- **PROBLEM DETAILS**
From the first line of the data below, copy each line up to the one containing "Document page, 2000x1126 pixels.", and include that line too.
---
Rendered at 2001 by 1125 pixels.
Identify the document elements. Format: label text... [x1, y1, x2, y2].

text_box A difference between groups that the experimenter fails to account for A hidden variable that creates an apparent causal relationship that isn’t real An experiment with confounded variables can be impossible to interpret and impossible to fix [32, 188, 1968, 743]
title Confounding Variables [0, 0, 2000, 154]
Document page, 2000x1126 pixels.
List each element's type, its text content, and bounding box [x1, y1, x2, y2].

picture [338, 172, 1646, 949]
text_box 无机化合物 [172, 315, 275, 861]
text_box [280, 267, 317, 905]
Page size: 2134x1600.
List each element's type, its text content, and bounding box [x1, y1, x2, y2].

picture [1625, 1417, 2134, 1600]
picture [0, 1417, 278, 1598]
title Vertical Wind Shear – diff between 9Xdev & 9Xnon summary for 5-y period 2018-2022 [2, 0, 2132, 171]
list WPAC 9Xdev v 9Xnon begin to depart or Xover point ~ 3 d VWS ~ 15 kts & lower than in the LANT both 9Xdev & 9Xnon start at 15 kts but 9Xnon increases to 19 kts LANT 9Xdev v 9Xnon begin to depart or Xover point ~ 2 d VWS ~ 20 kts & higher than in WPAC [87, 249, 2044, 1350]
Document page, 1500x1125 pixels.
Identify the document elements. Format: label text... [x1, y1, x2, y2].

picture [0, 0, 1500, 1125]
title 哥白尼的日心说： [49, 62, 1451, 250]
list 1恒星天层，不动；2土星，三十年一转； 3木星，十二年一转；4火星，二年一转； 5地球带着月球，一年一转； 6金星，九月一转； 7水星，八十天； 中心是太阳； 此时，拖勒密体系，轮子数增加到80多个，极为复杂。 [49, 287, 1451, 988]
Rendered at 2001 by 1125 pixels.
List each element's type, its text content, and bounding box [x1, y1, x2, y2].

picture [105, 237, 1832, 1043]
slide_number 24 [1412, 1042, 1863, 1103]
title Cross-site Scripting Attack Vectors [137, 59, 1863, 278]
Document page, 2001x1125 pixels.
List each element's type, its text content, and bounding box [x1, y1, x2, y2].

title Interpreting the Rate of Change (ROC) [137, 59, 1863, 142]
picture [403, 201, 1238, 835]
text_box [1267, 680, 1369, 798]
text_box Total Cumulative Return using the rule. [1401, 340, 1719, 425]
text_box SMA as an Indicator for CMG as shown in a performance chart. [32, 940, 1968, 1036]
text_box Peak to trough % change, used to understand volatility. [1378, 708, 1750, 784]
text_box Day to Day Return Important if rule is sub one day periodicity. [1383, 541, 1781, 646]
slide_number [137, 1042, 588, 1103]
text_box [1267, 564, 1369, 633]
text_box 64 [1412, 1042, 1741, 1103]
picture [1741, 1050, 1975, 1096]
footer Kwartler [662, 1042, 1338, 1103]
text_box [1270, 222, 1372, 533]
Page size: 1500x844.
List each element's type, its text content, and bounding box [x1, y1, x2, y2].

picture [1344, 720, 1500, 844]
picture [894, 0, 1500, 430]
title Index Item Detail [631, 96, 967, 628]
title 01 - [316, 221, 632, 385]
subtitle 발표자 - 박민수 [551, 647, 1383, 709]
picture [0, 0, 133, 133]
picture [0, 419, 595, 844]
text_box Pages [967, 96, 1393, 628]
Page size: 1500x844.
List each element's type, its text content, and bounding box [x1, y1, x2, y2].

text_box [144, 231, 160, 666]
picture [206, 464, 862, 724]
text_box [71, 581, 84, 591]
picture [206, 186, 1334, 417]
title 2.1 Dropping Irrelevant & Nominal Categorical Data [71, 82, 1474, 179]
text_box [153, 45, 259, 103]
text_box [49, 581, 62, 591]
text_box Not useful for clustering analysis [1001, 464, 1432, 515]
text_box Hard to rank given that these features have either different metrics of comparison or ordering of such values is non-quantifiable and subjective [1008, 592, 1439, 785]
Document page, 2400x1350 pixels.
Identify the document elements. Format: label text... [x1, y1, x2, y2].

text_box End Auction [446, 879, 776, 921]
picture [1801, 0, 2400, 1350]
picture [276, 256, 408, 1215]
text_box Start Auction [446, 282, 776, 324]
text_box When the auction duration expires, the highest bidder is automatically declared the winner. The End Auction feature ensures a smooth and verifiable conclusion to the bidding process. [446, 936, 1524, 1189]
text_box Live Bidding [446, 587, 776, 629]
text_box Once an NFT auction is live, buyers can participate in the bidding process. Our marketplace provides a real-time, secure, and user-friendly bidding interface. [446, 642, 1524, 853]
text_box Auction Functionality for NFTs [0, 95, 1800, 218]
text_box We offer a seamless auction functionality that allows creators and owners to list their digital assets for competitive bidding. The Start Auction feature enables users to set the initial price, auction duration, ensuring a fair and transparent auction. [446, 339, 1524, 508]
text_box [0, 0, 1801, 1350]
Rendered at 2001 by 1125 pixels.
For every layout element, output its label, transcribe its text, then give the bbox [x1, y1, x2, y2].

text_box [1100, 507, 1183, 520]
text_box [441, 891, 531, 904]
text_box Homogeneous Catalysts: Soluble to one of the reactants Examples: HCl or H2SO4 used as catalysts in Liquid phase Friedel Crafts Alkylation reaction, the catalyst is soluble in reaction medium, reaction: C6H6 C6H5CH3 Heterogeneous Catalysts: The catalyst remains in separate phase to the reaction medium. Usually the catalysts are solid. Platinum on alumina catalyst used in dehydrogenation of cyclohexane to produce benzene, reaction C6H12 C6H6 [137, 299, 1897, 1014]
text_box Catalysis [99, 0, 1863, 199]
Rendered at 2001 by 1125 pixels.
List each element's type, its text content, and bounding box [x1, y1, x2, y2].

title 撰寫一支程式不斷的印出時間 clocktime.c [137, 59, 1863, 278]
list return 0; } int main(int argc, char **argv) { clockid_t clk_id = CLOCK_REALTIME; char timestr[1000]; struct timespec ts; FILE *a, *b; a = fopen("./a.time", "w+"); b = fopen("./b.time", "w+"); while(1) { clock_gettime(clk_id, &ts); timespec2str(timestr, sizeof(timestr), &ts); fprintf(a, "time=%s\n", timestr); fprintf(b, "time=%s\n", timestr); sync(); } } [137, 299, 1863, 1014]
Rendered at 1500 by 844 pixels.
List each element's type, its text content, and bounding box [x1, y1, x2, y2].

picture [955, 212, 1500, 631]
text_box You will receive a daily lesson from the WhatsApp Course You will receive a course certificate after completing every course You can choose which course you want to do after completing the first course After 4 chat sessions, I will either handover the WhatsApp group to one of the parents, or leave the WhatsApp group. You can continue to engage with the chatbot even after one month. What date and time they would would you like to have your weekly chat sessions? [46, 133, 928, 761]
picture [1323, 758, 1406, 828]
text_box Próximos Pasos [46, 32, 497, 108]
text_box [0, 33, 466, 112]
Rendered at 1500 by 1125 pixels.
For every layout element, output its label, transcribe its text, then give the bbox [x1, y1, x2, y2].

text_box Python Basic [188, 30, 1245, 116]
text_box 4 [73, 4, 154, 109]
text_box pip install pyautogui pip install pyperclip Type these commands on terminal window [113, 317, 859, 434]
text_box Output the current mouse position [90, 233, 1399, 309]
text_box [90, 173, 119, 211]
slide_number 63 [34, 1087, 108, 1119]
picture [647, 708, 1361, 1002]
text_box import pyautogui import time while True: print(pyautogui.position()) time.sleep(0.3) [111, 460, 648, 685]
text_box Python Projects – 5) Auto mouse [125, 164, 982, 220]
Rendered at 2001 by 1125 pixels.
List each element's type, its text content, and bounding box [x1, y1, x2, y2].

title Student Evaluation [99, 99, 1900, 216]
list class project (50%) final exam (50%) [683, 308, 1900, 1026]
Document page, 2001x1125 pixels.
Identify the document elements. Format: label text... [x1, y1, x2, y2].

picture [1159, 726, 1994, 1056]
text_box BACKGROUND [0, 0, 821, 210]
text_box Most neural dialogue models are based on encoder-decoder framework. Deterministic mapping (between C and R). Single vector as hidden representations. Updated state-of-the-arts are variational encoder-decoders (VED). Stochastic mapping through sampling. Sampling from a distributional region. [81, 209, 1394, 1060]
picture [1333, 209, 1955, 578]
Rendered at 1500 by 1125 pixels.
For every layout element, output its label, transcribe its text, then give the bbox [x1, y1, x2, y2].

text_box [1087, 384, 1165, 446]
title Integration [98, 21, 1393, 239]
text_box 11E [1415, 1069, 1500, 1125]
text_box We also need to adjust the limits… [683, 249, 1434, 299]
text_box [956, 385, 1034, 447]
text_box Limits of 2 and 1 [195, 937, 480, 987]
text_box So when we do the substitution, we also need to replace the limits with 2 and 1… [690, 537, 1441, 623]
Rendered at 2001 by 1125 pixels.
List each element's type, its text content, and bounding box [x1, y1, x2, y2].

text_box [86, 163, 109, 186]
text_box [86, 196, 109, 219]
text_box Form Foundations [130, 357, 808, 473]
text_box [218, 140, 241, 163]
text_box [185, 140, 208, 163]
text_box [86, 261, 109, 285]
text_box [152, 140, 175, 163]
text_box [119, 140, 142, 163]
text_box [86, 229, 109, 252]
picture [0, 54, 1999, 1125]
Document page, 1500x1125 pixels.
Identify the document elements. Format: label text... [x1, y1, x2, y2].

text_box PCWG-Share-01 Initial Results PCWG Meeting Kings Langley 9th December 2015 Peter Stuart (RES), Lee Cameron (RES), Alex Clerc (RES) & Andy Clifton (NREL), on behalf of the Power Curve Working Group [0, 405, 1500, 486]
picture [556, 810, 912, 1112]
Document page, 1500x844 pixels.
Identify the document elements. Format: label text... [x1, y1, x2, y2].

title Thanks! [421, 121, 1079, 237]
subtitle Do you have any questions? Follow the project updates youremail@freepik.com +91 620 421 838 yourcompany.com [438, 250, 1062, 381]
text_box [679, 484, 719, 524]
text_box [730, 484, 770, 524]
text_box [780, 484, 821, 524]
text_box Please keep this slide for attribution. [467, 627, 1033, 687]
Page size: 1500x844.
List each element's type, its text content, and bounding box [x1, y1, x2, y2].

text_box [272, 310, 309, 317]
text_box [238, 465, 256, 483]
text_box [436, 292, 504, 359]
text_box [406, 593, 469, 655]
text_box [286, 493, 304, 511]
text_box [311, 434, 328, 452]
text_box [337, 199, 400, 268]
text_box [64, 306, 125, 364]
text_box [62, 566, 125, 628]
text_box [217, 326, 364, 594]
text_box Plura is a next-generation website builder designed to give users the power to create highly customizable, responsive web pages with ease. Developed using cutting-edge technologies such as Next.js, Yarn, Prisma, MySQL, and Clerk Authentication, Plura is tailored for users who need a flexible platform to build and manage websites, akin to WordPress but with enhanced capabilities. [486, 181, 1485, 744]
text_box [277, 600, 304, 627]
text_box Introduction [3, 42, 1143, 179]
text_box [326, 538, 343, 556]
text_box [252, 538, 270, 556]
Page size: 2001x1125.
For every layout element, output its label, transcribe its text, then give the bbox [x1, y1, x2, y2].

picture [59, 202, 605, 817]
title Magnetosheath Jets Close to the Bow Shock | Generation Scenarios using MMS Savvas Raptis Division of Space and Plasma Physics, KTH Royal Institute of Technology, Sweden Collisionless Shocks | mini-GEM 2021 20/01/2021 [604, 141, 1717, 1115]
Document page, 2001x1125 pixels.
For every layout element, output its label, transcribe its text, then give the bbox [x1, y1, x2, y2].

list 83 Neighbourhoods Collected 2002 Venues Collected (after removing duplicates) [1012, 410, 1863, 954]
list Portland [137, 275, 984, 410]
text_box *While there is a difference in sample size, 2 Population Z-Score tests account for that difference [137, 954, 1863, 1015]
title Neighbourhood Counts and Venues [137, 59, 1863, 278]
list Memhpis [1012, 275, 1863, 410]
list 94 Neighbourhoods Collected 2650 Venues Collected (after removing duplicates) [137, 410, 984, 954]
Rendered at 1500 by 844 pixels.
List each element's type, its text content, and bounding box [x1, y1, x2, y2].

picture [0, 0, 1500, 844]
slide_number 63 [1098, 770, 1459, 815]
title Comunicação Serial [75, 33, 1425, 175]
---
- **OUTPUT FOR THIS TASK**
Rendered at 2001 by 1125 pixels.
Identify the document elements. Format: label text... [x1, y1, x2, y2].

text_box A difference between groups that the experimenter fails to account for A hidden variable that creates an apparent causal relationship that isn’t real An experiment with confounded variables can be impossible to interpret and impossible to fix [32, 188, 1968, 743]
title Confounding Variables [0, 0, 2000, 154]
Document page, 2000x1126 pixels.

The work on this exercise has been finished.